Among the records that follow, find each line holding the word "Negeri" and copy it.

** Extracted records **
+ + + + +
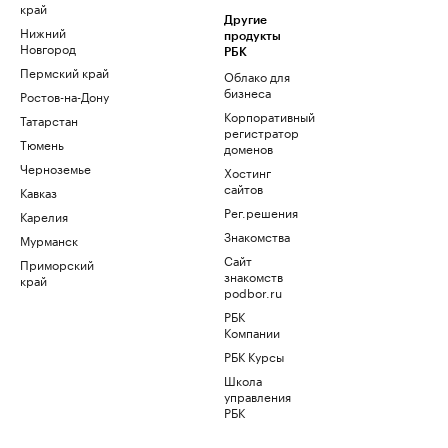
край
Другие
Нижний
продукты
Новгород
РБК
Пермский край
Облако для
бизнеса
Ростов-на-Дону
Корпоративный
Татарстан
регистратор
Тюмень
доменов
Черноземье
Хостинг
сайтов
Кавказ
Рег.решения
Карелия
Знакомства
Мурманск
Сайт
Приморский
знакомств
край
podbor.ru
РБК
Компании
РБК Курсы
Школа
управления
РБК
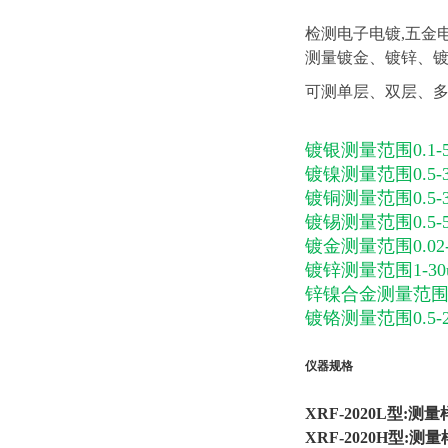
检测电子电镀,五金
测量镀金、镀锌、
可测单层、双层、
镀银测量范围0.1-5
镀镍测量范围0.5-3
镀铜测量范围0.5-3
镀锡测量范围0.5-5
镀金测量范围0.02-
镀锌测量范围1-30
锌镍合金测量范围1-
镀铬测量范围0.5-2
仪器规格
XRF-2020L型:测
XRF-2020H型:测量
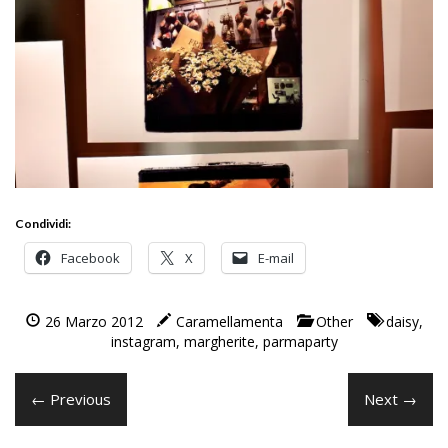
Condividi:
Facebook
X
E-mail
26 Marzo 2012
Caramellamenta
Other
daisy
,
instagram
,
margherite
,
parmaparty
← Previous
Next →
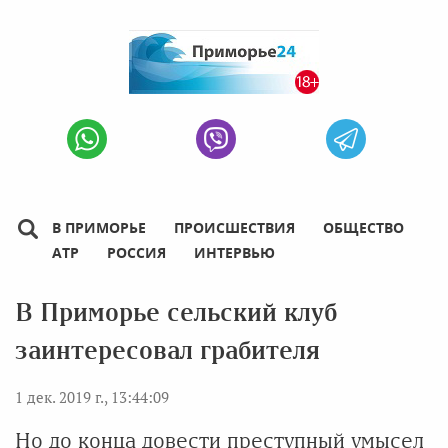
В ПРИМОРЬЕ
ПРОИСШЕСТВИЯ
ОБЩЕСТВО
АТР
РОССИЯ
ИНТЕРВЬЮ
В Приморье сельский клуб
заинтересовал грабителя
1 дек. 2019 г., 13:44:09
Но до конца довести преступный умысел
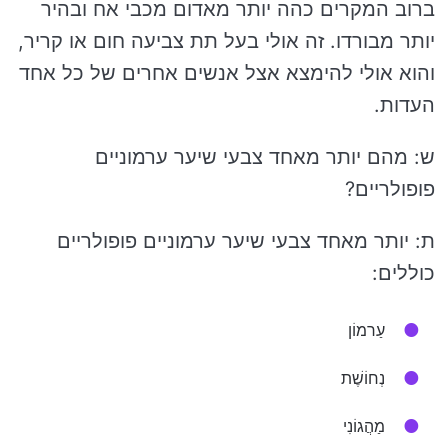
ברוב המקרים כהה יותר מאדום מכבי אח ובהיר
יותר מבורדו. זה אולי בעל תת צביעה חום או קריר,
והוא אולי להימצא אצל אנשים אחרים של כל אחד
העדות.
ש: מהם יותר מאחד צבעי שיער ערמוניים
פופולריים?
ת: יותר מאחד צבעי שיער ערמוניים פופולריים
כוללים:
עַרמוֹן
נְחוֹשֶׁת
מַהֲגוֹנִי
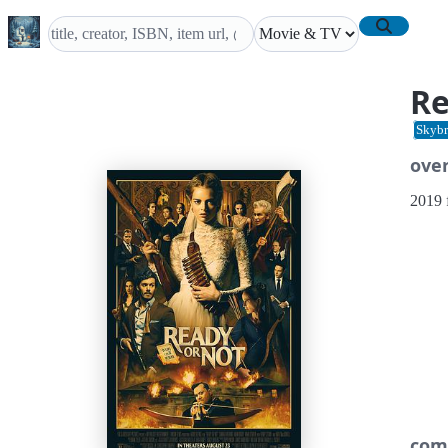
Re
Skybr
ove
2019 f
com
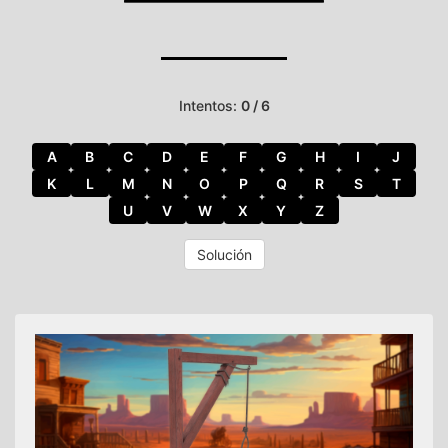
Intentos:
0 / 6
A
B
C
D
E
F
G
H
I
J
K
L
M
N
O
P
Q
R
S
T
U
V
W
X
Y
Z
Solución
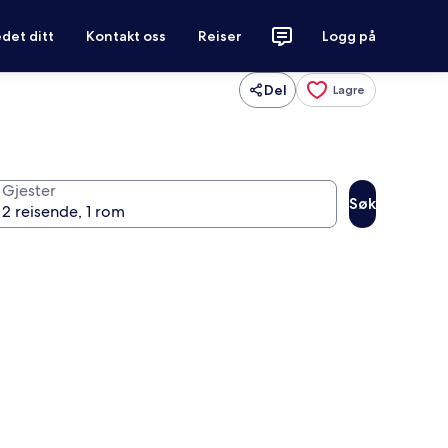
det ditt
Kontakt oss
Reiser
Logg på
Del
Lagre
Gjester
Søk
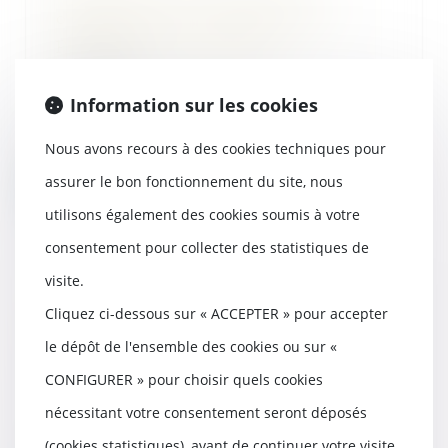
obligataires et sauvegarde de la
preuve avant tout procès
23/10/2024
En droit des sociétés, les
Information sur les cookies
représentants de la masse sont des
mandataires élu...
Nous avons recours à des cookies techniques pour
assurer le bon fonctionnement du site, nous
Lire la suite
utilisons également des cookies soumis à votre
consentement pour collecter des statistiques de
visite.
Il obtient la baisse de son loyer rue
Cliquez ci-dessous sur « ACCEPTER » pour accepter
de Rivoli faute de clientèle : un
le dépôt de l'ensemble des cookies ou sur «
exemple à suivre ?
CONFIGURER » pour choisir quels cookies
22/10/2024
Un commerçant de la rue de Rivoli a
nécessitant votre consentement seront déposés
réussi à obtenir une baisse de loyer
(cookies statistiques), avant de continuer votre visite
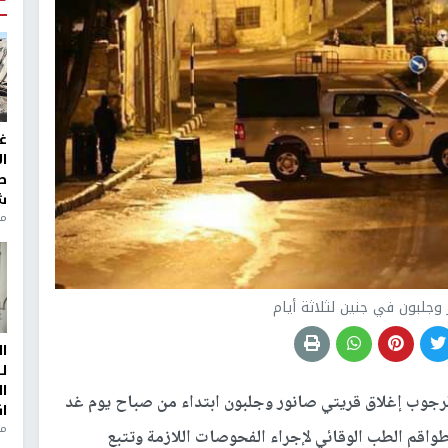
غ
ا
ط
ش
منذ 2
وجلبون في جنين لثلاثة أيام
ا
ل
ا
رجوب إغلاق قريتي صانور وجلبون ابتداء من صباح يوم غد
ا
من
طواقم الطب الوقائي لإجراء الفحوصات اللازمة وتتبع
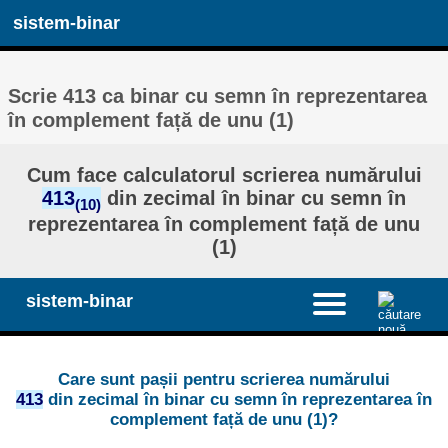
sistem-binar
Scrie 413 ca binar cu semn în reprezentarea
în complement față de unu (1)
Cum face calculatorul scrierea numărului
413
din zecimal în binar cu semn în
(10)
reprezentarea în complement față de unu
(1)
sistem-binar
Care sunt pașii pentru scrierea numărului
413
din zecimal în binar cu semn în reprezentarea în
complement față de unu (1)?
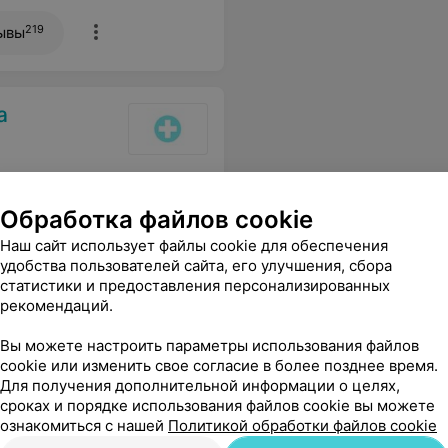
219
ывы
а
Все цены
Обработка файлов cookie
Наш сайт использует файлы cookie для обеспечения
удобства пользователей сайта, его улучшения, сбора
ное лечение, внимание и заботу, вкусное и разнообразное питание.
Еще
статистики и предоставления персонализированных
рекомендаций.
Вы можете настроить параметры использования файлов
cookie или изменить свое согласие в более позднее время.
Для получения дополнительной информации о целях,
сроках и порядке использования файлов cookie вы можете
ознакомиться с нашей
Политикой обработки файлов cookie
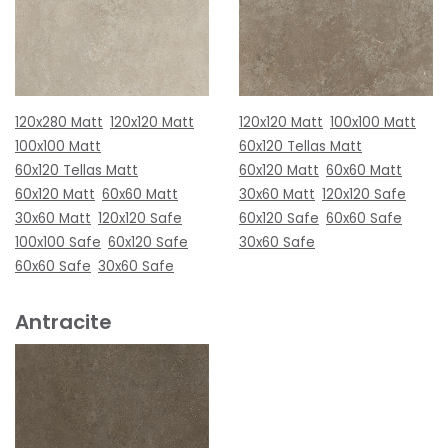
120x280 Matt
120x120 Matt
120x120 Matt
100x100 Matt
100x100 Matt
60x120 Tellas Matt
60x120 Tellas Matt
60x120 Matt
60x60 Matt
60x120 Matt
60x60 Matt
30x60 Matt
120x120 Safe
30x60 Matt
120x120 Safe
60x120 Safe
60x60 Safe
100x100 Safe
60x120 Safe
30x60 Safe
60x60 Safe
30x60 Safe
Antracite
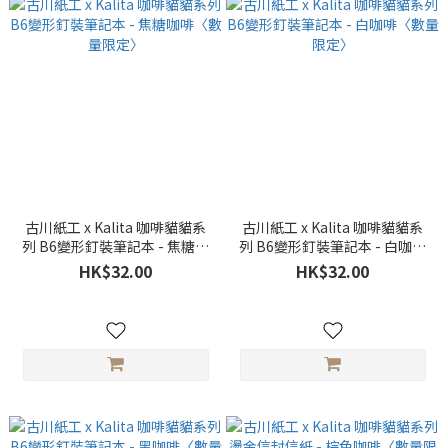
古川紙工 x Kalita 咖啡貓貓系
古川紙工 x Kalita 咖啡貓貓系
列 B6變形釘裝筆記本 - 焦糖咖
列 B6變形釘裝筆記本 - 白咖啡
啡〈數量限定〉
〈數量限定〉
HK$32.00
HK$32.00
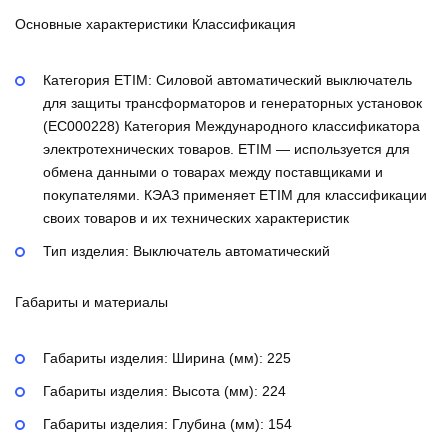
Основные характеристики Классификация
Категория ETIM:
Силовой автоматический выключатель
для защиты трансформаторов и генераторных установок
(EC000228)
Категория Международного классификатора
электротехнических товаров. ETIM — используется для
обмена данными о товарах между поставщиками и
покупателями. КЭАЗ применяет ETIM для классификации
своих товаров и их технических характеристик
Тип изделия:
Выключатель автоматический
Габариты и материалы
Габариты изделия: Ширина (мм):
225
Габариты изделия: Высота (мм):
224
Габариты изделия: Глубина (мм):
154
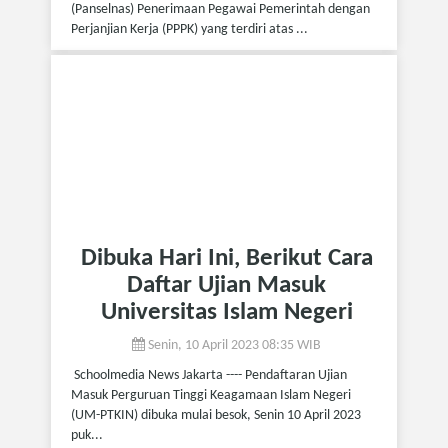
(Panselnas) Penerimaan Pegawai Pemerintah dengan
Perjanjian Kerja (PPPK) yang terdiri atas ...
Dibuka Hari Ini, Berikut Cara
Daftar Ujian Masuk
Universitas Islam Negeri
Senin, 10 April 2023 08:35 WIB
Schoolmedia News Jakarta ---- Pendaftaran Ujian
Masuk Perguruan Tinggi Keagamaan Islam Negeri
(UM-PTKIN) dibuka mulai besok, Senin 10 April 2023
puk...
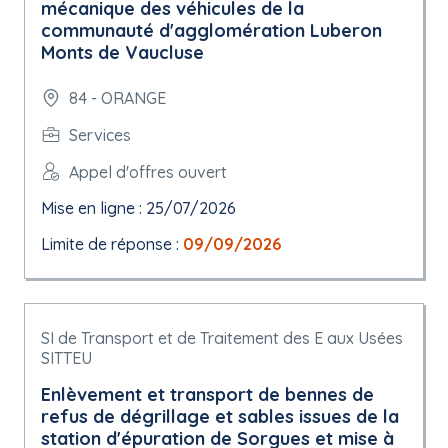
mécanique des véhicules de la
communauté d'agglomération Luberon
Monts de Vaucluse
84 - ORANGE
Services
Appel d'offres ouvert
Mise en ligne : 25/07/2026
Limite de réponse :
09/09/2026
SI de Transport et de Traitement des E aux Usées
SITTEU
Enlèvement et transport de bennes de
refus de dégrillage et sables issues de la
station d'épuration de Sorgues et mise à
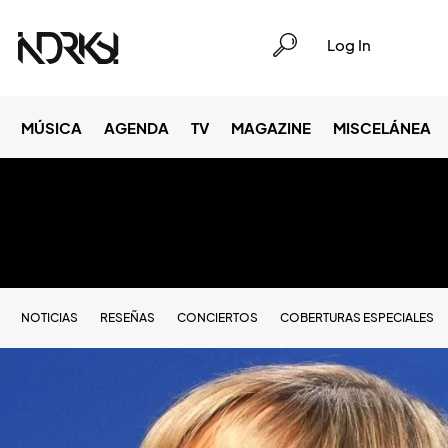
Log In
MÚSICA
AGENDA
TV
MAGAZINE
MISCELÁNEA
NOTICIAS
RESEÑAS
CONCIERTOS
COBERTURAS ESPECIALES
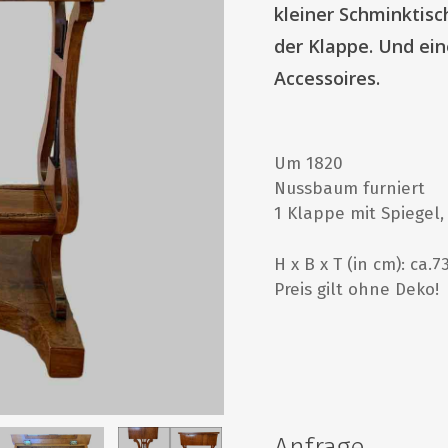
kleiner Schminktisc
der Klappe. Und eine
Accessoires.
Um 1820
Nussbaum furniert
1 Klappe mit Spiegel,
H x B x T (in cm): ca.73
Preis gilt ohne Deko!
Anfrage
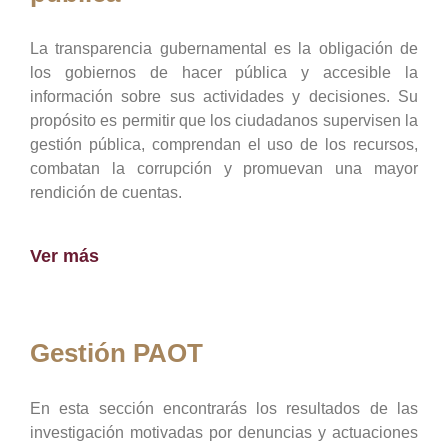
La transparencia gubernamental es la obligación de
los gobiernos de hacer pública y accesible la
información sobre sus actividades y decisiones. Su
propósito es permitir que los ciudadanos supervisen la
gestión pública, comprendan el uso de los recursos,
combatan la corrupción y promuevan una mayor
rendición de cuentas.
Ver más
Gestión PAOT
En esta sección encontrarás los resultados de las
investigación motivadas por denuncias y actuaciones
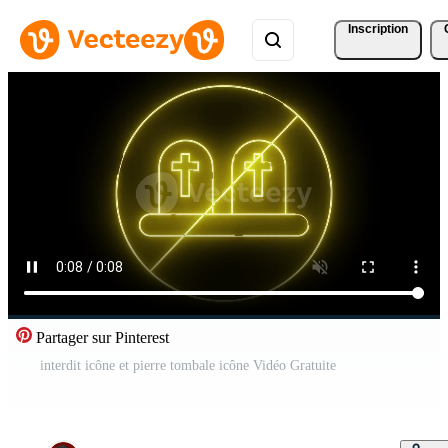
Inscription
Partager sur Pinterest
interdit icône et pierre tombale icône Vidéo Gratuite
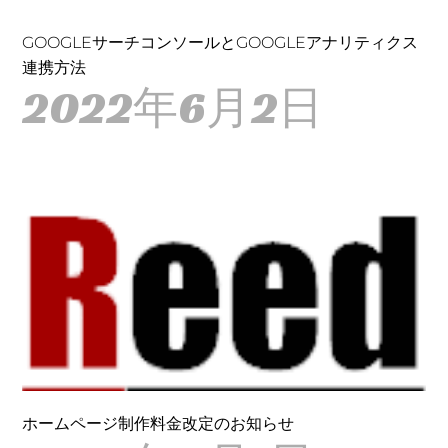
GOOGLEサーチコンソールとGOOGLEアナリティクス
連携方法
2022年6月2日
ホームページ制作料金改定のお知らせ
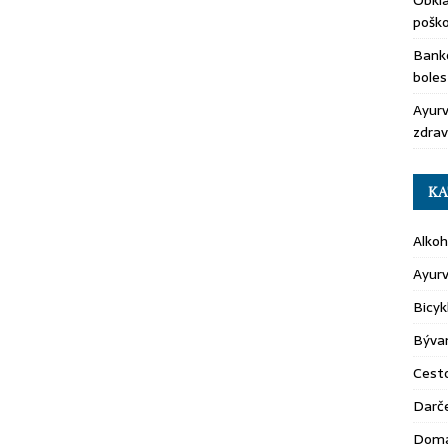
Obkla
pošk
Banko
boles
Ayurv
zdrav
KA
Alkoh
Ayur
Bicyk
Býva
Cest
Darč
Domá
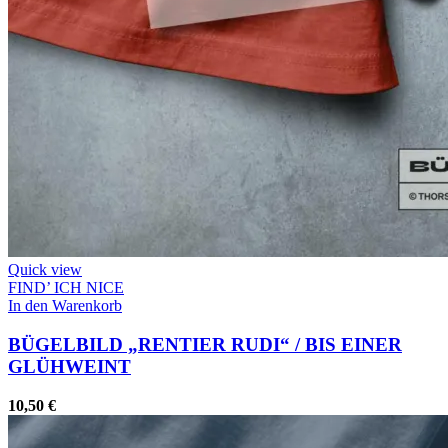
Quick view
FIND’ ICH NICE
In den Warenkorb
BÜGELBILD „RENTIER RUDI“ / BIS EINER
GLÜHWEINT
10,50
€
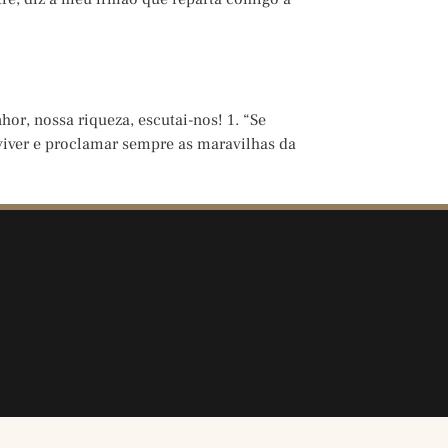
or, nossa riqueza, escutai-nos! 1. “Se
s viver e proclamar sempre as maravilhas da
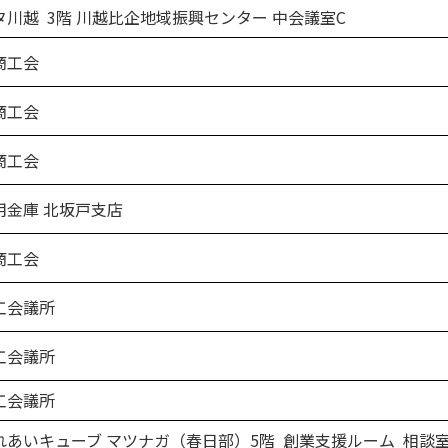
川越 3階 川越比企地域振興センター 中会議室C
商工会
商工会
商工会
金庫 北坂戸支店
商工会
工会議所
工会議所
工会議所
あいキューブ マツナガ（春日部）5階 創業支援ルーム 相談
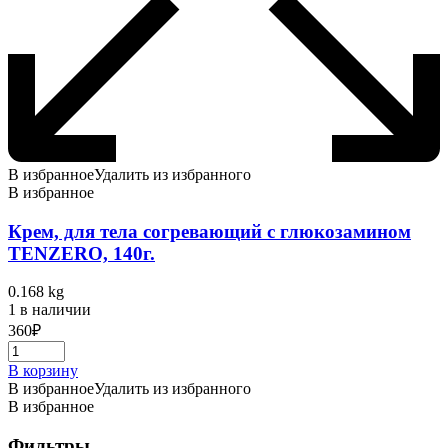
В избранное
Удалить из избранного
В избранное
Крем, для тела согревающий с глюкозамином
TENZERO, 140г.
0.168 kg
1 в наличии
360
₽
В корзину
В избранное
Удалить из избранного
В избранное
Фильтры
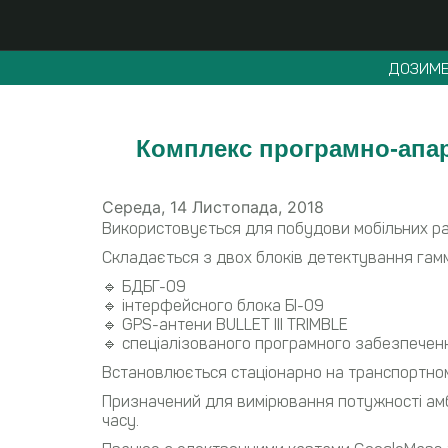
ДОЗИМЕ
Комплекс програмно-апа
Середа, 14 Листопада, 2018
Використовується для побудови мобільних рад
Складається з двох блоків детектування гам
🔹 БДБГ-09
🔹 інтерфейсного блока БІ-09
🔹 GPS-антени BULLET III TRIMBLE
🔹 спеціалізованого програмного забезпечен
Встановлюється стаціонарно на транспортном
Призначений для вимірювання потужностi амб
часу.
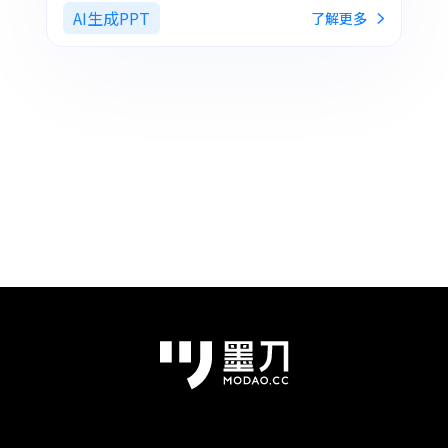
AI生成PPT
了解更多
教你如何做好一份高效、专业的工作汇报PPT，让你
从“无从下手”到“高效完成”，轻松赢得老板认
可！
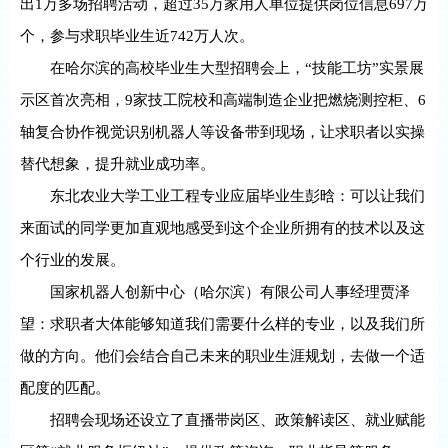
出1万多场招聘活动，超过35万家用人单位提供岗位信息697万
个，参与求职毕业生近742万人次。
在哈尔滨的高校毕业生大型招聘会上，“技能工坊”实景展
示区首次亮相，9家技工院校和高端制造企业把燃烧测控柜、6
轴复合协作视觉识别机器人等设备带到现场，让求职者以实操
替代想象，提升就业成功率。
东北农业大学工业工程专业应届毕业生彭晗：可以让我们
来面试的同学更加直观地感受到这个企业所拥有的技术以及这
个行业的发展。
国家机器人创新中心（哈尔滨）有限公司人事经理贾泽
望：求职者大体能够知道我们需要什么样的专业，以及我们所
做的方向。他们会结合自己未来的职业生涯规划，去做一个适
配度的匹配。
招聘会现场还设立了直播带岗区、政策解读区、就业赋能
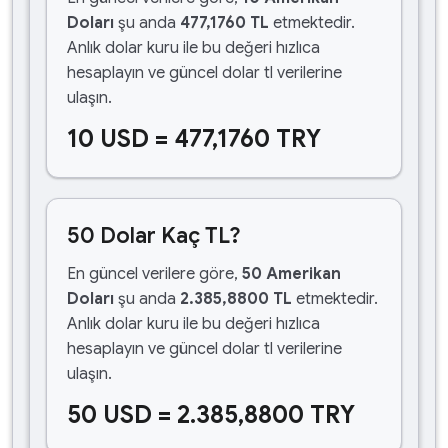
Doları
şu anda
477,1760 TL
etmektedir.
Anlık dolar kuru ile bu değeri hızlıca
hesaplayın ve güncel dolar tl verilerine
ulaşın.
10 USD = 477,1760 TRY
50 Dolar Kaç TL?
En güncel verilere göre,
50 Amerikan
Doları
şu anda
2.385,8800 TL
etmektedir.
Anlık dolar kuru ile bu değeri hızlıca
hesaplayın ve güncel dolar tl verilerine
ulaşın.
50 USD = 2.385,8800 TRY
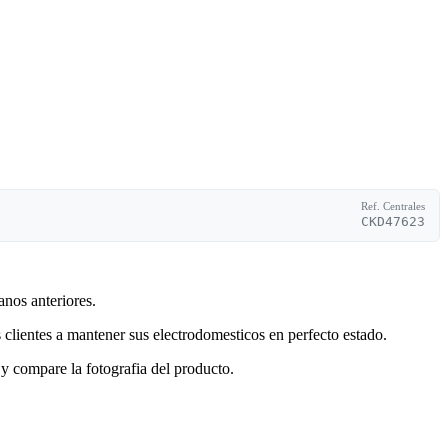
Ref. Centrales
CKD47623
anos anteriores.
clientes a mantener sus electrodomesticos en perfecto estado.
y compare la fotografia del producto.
+ + + + +
** SOLUTION FOR THIS PROBLEM **
Universitas Islam Negeri
Masuk Perguruan Tinggi Keagamaan Islam Negeri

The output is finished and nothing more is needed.